**DATA SUPPLIED**
------

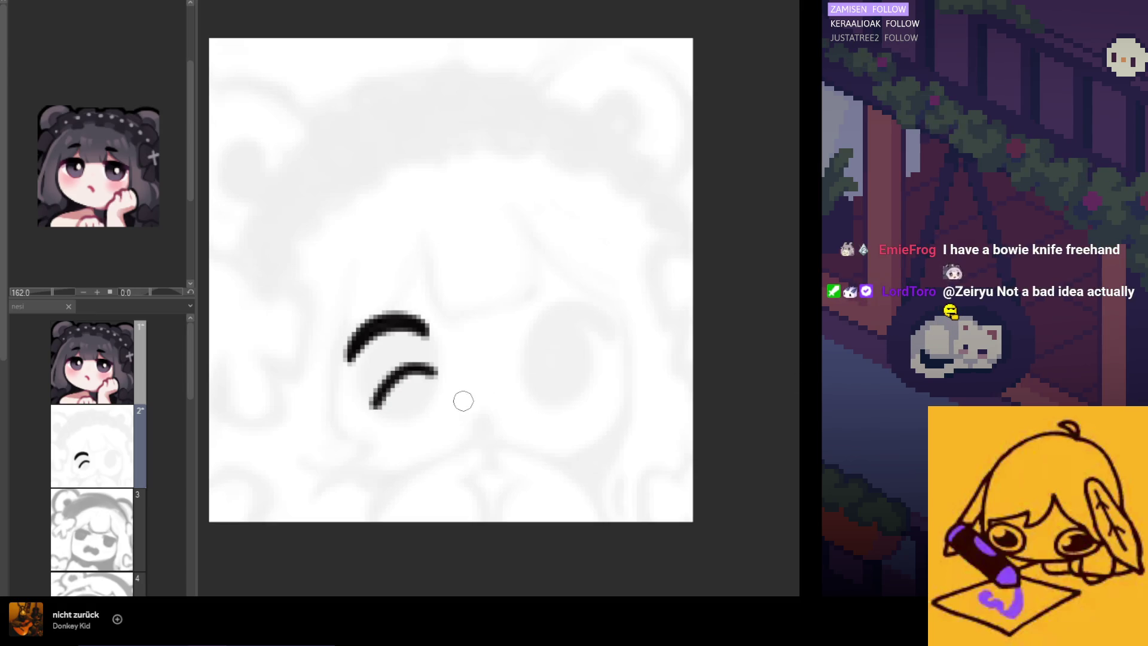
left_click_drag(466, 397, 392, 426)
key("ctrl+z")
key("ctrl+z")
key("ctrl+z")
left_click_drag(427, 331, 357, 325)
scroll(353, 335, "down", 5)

------

**EXERCISE**
Write the records out exactly, dropping every image.

**TASK RESPONSE**
left_click_drag(466, 397, 392, 426)
key("ctrl+z")
key("ctrl+z")
key("ctrl+z")
left_click_drag(427, 331, 357, 325)
scroll(353, 335, "down", 5)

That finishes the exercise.